The Palestinian Authority’s Foreign Ministry has called on the international community to pressure Israel to provide vaccines to Palestinians in the occupied territory, saying that the Palestinian Authority’s efforts to procure vaccines do not exempt Israel from its responsibilities under the law of occupation. Israeli authorities said in a January 12 submission to the Israeli High Court of Justice that they provided 100 vaccine doses to the Palestinian Authority in response to a Palestinian request and planned to send another shipment, but the Palestinian Authority has deniedreports of having received any quantity of vaccines from Israel. In any event, 100 vaccine doses pales in comparison to the more than 2 million doses that Israel has already provided to Israeli citizens.

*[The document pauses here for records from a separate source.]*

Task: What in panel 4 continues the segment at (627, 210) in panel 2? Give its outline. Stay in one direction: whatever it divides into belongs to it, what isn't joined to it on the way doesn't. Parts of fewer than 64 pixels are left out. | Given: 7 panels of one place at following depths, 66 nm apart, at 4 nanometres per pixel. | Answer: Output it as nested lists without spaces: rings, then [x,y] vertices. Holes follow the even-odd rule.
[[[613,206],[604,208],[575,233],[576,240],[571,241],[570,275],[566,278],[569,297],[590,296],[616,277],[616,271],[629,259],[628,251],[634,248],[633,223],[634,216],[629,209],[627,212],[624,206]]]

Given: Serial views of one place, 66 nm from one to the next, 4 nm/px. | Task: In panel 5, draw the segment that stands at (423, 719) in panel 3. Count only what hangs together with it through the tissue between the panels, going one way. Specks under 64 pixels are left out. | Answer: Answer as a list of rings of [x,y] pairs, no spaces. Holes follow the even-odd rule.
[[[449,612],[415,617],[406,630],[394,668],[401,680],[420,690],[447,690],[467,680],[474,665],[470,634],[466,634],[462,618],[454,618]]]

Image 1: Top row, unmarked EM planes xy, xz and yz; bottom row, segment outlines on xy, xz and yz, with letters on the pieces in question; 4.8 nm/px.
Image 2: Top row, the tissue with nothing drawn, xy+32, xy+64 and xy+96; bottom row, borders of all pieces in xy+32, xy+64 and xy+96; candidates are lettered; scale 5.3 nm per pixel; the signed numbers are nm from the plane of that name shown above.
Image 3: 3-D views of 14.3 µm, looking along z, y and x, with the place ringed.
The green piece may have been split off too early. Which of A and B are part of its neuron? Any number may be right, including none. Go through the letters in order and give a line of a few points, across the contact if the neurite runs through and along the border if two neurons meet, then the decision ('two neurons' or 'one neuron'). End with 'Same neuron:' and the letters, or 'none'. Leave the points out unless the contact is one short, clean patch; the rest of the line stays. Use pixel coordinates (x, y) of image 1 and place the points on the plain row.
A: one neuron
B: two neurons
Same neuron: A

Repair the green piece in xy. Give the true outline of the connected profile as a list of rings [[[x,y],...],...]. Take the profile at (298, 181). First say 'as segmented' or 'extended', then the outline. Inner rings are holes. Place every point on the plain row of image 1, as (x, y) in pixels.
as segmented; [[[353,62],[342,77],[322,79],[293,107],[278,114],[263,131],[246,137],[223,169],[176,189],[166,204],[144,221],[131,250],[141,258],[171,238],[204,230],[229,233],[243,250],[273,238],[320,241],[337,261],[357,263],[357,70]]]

The submission came in response to a lawsuit by the family of an Israeli soldier whose body apparently is being held by Hamas authorities in Gaza. The suit seeks to require the Israeli authorities to withhold vaccines from Gaza until the body is returned. Israeli authorities have, based on unconfirmed reports in Israeli media, linked provision of the vaccine to Gaza to the release of the soldier’s body, as well as of two Israeli civilians and the body of another soldier apparently held by Hamas authorities there. Hamas authorities should immediately release the civilians and return the soldiers’ bodies, but Israeli authorities should not use vaccines as bargaining chips, Human Rights Watch said. The lives of Palestinian residents of Gaza should not be sacrificed because of the conduct of Hamas authorities over which they have limited, if any, control.
The Independent newspaper said in a January 8 report that Israeli authorities had denied informal requests from the WHO and the Palestinian Authority to provide vaccinations to Palestinian health workers, although Israel has denied receiving such a request.
“The virus does not discriminate in who it infects, but the government of Israel discriminates in who it chooses to inoculate against it,” Shakir said.